*Prompt*
Please print each record exactly, omitting none of them.

[Source data]

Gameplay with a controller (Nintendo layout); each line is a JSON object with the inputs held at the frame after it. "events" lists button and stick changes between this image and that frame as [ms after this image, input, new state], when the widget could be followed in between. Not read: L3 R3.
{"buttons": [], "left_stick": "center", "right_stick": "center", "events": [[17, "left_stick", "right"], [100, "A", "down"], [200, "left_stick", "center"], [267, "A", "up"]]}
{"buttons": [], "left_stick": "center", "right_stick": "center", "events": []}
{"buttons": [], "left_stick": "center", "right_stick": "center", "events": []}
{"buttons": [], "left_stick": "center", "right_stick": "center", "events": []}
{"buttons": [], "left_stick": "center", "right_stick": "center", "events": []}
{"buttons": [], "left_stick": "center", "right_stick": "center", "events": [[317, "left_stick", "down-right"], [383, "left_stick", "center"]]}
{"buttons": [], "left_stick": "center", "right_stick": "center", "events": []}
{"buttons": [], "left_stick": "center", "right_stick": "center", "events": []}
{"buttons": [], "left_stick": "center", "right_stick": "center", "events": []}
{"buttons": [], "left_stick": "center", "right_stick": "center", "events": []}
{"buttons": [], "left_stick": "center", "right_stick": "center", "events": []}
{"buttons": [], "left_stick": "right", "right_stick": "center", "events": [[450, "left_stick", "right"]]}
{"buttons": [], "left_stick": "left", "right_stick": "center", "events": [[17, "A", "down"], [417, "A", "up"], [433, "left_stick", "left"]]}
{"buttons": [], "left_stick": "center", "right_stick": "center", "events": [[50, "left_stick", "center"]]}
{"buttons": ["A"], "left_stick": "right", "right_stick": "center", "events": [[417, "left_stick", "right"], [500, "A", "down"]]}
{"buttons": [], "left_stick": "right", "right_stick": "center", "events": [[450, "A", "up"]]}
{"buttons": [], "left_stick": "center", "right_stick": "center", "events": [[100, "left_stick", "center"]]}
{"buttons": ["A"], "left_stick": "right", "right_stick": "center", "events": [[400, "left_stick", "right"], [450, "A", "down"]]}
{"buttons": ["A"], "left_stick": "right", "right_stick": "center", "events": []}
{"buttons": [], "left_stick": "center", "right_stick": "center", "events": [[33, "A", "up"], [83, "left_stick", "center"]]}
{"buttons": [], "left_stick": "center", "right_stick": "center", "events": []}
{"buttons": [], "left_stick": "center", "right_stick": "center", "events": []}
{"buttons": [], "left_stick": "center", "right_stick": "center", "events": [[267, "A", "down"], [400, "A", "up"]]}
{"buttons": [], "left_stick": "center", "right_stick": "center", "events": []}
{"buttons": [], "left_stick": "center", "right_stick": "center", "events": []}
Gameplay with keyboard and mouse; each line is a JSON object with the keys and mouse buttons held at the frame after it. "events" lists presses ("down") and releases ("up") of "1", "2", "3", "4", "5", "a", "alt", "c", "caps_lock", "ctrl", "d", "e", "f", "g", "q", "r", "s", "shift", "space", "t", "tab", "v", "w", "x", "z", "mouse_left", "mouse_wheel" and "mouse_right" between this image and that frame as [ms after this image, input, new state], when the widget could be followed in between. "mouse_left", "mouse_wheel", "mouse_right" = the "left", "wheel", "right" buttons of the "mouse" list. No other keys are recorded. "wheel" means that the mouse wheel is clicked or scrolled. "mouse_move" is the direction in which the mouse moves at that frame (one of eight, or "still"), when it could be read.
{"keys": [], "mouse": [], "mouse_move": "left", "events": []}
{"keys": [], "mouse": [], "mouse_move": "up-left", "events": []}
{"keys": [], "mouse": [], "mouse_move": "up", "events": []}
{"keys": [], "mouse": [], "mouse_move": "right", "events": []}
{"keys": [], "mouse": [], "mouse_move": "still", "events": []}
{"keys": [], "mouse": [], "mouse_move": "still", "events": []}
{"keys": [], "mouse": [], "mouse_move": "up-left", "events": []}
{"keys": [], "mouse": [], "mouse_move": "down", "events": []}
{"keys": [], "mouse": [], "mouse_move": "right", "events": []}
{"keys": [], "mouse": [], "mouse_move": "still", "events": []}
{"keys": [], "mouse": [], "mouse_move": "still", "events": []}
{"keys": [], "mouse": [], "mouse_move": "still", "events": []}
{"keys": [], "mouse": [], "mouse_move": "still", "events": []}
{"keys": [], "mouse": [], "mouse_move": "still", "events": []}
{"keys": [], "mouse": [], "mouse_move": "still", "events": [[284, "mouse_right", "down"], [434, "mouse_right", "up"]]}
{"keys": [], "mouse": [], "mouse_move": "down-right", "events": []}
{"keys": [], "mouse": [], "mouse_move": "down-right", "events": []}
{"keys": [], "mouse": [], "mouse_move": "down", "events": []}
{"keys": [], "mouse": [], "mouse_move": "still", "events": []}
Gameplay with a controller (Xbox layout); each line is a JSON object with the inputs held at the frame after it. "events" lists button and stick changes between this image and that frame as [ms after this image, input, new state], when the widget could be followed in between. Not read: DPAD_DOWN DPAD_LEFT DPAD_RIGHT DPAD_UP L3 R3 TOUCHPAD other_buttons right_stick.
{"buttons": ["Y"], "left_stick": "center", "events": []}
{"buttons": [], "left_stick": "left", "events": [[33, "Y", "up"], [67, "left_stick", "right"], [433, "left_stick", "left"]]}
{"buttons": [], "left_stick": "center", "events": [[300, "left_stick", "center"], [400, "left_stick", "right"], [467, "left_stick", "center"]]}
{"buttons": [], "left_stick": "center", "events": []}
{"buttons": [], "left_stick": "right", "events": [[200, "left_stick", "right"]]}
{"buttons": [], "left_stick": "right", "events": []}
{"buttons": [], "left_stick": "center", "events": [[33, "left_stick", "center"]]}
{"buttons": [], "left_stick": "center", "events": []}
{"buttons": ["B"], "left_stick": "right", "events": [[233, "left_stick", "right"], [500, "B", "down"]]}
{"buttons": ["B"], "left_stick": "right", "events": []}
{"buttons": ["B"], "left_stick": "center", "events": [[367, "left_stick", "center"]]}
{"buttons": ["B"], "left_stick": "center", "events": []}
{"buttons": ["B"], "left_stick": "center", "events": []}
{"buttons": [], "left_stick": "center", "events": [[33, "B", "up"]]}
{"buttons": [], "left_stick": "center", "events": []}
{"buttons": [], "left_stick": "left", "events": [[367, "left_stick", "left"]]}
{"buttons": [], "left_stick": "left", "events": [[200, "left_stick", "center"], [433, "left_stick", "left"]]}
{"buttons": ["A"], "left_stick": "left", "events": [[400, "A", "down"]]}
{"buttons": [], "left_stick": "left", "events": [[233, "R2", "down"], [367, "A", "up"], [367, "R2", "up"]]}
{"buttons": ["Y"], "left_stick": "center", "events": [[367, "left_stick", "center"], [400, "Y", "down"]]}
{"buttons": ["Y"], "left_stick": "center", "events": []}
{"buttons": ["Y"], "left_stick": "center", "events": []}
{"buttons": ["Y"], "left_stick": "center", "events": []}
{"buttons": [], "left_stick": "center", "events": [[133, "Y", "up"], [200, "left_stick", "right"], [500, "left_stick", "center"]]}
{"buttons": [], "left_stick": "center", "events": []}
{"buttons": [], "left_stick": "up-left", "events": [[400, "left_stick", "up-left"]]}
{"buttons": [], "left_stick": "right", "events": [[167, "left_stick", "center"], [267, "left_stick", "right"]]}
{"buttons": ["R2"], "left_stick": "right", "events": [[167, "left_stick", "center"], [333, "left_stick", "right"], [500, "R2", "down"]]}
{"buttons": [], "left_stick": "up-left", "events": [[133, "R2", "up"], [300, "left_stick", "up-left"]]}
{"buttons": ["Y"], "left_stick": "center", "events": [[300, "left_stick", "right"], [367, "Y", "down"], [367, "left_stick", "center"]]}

[/Source data]

*Task solution*
Gameplay with a controller (Nintendo layout); each line is a JSON object with the inputs held at the frame after it. "events" lists button and stick changes between this image and that frame as [ms after this image, input, new state], when the widget could be followed in between. Not read: L3 R3.
{"buttons": [], "left_stick": "center", "right_stick": "center", "events": [[17, "left_stick", "right"], [100, "A", "down"], [200, "left_stick", "center"], [267, "A", "up"]]}
{"buttons": [], "left_stick": "center", "right_stick": "center", "events": []}
{"buttons": [], "left_stick": "center", "right_stick": "center", "events": []}
{"buttons": [], "left_stick": "center", "right_stick": "center", "events": []}
{"buttons": [], "left_stick": "center", "right_stick": "center", "events": []}
{"buttons": [], "left_stick": "center", "right_stick": "center", "events": [[317, "left_stick", "down-right"], [383, "left_stick", "center"]]}
{"buttons": [], "left_stick": "center", "right_stick": "center", "events": []}
{"buttons": [], "left_stick": "center", "right_stick": "center", "events": []}
{"buttons": [], "left_stick": "center", "right_stick": "center", "events": []}
{"buttons": [], "left_stick": "center", "right_stick": "center", "events": []}
{"buttons": [], "left_stick": "center", "right_stick": "center", "events": []}
{"buttons": [], "left_stick": "right", "right_stick": "center", "events": [[450, "left_stick", "right"]]}
{"buttons": [], "left_stick": "left", "right_stick": "center", "events": [[17, "A", "down"], [417, "A", "up"], [433, "left_stick", "left"]]}
{"buttons": [], "left_stick": "center", "right_stick": "center", "events": [[50, "left_stick", "center"]]}
{"buttons": ["A"], "left_stick": "right", "right_stick": "center", "events": [[417, "left_stick", "right"], [500, "A", "down"]]}
{"buttons": [], "left_stick": "right", "right_stick": "center", "events": [[450, "A", "up"]]}
{"buttons": [], "left_stick": "center", "right_stick": "center", "events": [[100, "left_stick", "center"]]}
{"buttons": ["A"], "left_stick": "right", "right_stick": "center", "events": [[400, "left_stick", "right"], [450, "A", "down"]]}
{"buttons": ["A"], "left_stick": "right", "right_stick": "center", "events": []}
{"buttons": [], "left_stick": "center", "right_stick": "center", "events": [[33, "A", "up"], [83, "left_stick", "center"]]}
{"buttons": [], "left_stick": "center", "right_stick": "center", "events": []}
{"buttons": [], "left_stick": "center", "right_stick": "center", "events": []}
{"buttons": [], "left_stick": "center", "right_stick": "center", "events": [[267, "A", "down"], [400, "A", "up"]]}
{"buttons": [], "left_stick": "center", "right_stick": "center", "events": []}
{"buttons": [], "left_stick": "center", "right_stick": "center", "events": []}
Gameplay with keyboard and mouse; each line is a JSON object with the keys and mouse buttons held at the frame after it. "events" lists presses ("down") and releases ("up") of "1", "2", "3", "4", "5", "a", "alt", "c", "caps_lock", "ctrl", "d", "e", "f", "g", "q", "r", "s", "shift", "space", "t", "tab", "v", "w", "x", "z", "mouse_left", "mouse_wheel" and "mouse_right" between this image and that frame as [ms after this image, input, new state], when the widget could be followed in between. "mouse_left", "mouse_wheel", "mouse_right" = the "left", "wheel", "right" buttons of the "mouse" list. No other keys are recorded. "wheel" means that the mouse wheel is clicked or scrolled. "mouse_move" is the direction in which the mouse moves at that frame (one of eight, or "still"), when it could be read.
{"keys": [], "mouse": [], "mouse_move": "left", "events": []}
{"keys": [], "mouse": [], "mouse_move": "up-left", "events": []}
{"keys": [], "mouse": [], "mouse_move": "up", "events": []}
{"keys": [], "mouse": [], "mouse_move": "right", "events": []}
{"keys": [], "mouse": [], "mouse_move": "still", "events": []}
{"keys": [], "mouse": [], "mouse_move": "still", "events": []}
{"keys": [], "mouse": [], "mouse_move": "up-left", "events": []}
{"keys": [], "mouse": [], "mouse_move": "down", "events": []}
{"keys": [], "mouse": [], "mouse_move": "right", "events": []}
{"keys": [], "mouse": [], "mouse_move": "still", "events": []}
{"keys": [], "mouse": [], "mouse_move": "still", "events": []}
{"keys": [], "mouse": [], "mouse_move": "still", "events": []}
{"keys": [], "mouse": [], "mouse_move": "still", "events": []}
{"keys": [], "mouse": [], "mouse_move": "still", "events": []}
{"keys": [], "mouse": [], "mouse_move": "still", "events": [[284, "mouse_right", "down"], [434, "mouse_right", "up"]]}
{"keys": [], "mouse": [], "mouse_move": "down-right", "events": []}
{"keys": [], "mouse": [], "mouse_move": "down-right", "events": []}
{"keys": [], "mouse": [], "mouse_move": "down", "events": []}
{"keys": [], "mouse": [], "mouse_move": "still", "events": []}
Gameplay with a controller (Xbox layout); each line is a JSON object with the inputs held at the frame after it. "events" lists button and stick changes between this image and that frame as [ms after this image, input, new state], when the widget could be followed in between. Not read: DPAD_DOWN DPAD_LEFT DPAD_RIGHT DPAD_UP L3 R3 TOUCHPAD other_buttons right_stick.
{"buttons": ["Y"], "left_stick": "center", "events": []}
{"buttons": [], "left_stick": "left", "events": [[33, "Y", "up"], [67, "left_stick", "right"], [433, "left_stick", "left"]]}
{"buttons": [], "left_stick": "center", "events": [[300, "left_stick", "center"], [400, "left_stick", "right"], [467, "left_stick", "center"]]}
{"buttons": [], "left_stick": "center", "events": []}
{"buttons": [], "left_stick": "right", "events": [[200, "left_stick", "right"]]}
{"buttons": [], "left_stick": "right", "events": []}
{"buttons": [], "left_stick": "center", "events": [[33, "left_stick", "center"]]}
{"buttons": [], "left_stick": "center", "events": []}
{"buttons": ["B"], "left_stick": "right", "events": [[233, "left_stick", "right"], [500, "B", "down"]]}
{"buttons": ["B"], "left_stick": "right", "events": []}
{"buttons": ["B"], "left_stick": "center", "events": [[367, "left_stick", "center"]]}
{"buttons": ["B"], "left_stick": "center", "events": []}
{"buttons": ["B"], "left_stick": "center", "events": []}
{"buttons": [], "left_stick": "center", "events": [[33, "B", "up"]]}
{"buttons": [], "left_stick": "center", "events": []}
{"buttons": [], "left_stick": "left", "events": [[367, "left_stick", "left"]]}
{"buttons": [], "left_stick": "left", "events": [[200, "left_stick", "center"], [433, "left_stick", "left"]]}
{"buttons": ["A"], "left_stick": "left", "events": [[400, "A", "down"]]}
{"buttons": [], "left_stick": "left", "events": [[233, "R2", "down"], [367, "A", "up"], [367, "R2", "up"]]}
{"buttons": ["Y"], "left_stick": "center", "events": [[367, "left_stick", "center"], [400, "Y", "down"]]}
{"buttons": ["Y"], "left_stick": "center", "events": []}
{"buttons": ["Y"], "left_stick": "center", "events": []}
{"buttons": ["Y"], "left_stick": "center", "events": []}
{"buttons": [], "left_stick": "center", "events": [[133, "Y", "up"], [200, "left_stick", "right"], [500, "left_stick", "center"]]}
{"buttons": [], "left_stick": "center", "events": []}
{"buttons": [], "left_stick": "up-left", "events": [[400, "left_stick", "up-left"]]}
{"buttons": [], "left_stick": "right", "events": [[167, "left_stick", "center"], [267, "left_stick", "right"]]}
{"buttons": ["R2"], "left_stick": "right", "events": [[167, "left_stick", "center"], [333, "left_stick", "right"], [500, "R2", "down"]]}
{"buttons": [], "left_stick": "up-left", "events": [[133, "R2", "up"], [300, "left_stick", "up-left"]]}
{"buttons": ["Y"], "left_stick": "center", "events": [[300, "left_stick", "right"], [367, "Y", "down"], [367, "left_stick", "center"]]}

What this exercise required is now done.